Sosyalizm, en basit ifadesiyle işçilerin kolektif kontrolüyse, Rusya ve Doğu Avrupa’daki ‘işçi devletlerindeki’ manzara bu değildi. Üstelik Doğu Almanya’da duvarın üzerine yürüyenler işçilerin kendisiydi. İşçilerin yıkmak istediği bir duvar, nasıl komünist cennetin korunaklı sembolü olabilir? Dahası, önceleri fabrikaları yöneten bürokratlar, duvar yıkıldıktan sonra özel şirketlere ait olan bu iş yerlerinde pozisyonlarını nasıl koruyabildiler?
Çöken şeyin ne olduğunu cevaplarından biri, 1930’lardaki Sovyetlerin ekonomisinin gelişiminde gizli. 1928’de sanayi üretimi son derece düşük olan Rusya, yirmi yıl sonra Avrupa’nın en büyük ikinci sanayi gücüydü. Stalinist rejim için İngiltere’de yüz yıl süren sanayileşmeyi yirmi yıl içerisinde sağlamanın tek yolu, sermaye birikimi için kemerleri sıkmaktı.
Rusya’da çalışmanın zorunlu olduğu ve işe geç kalanın cezalandırıldığı bir rejim, işçiler tarafından değil onlar adına bürokratik bir sınıf tarafından idare ediliyordu. Yani kemeri kontrol eden işçiler değildi. Kontrol gücünü elinde bulunduran azınlık, çoğunluk olan işçi sınıfına sanayi, demiryolu ve silahlanma için, ‘komünist anavatanın gelişimi’ adına kemer sıktırıyordu.
Rusya’da sosyalizm değil devlet kapitalisti bir rejim olduğunu duvarın çöküşünden neredeyse 40 yıl önce tespit eden Tony Cliff, İngiltere’deki bir asırlık sanayileşmenin işçiler açısından kan, ter ve hunharca yaşam koşulları anlamına geldiğini vurgular. “Köylülüğün topraktan koparılıp mülksüzleştirilmesi İngiltere’de 300 yıl aldı. Stalinist Rusya bunu 3 yılda yaptı. Köle ticareti İngiltere’ye yardım etti. Londra finans merkezlerinin duvarlarında köle kanı var. Rusya’da da toplama kampları vardı.”

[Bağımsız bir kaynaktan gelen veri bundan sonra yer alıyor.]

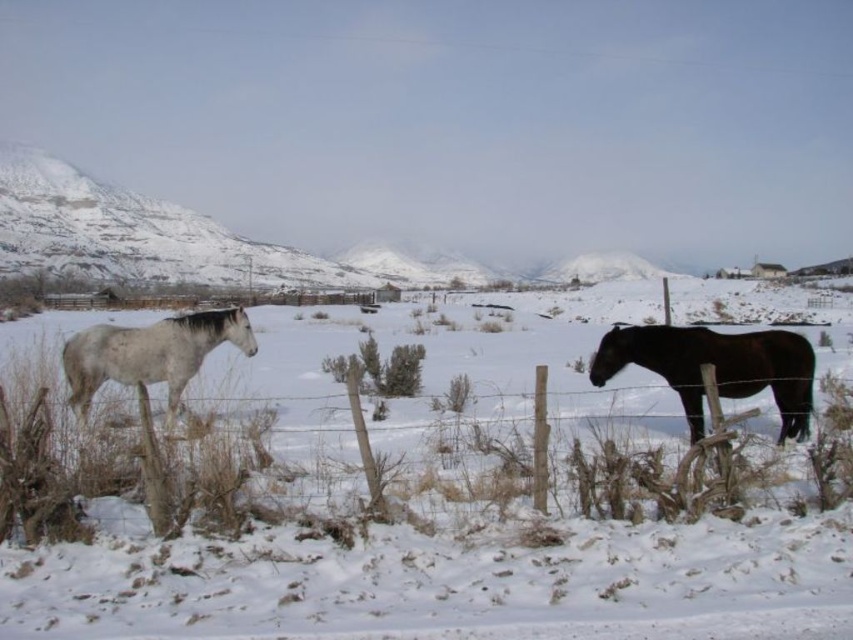
Which is above, white fluffy snow at center or white matte horse at left?

white fluffy snow at center is above.

Identify the location of white fluffy snow at center. (440, 509).

Which is behind, point (422, 593) or point (167, 384)?

The point (167, 384) is more distant.

The width and height of the screenshot is (853, 640). I want to click on white fluffy snow at center, so click(440, 509).

Does white fluffy snow at center have a lesser height compared to shiny dark brown horse at right?

In fact, white fluffy snow at center may be taller than shiny dark brown horse at right.

Can you confirm if white fluffy snow at center is taller than shiny dark brown horse at right?

Yes, white fluffy snow at center is taller than shiny dark brown horse at right.

At what (x,y) coordinates should I click in order to perform the action: click on white fluffy snow at center. Please return your answer as a coordinate pair (x, y). The width and height of the screenshot is (853, 640). Looking at the image, I should click on (440, 509).

Does wooden post fence at center have a smaller size compared to shiny dark brown horse at right?

Correct, wooden post fence at center occupies less space than shiny dark brown horse at right.

Find the location of a particular element. The height and width of the screenshot is (640, 853). wooden post fence at center is located at coordinates (120, 465).

In order to click on wooden post fence at center in this screenshot , I will do `click(120, 465)`.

1989’da Berlin Duvarı’nın, 1991’de Sovyetler’in çöküşüyle sosyalizmin yenilgisini coşkuyla ilan edenler de, demoralize olanlar da yanılıyorlar. Sosyalizm, yönetici bir azınlığın çoğunluk adına yönetimi değildir. Doğu Avrupa’da yaşananlar, işçi sınıfının yönetici azınlığa karşı özgürlük talebiydi. İşçi sınıfının kendi eylemine güvenen sosyalistler, duvarın altında kalmadılar.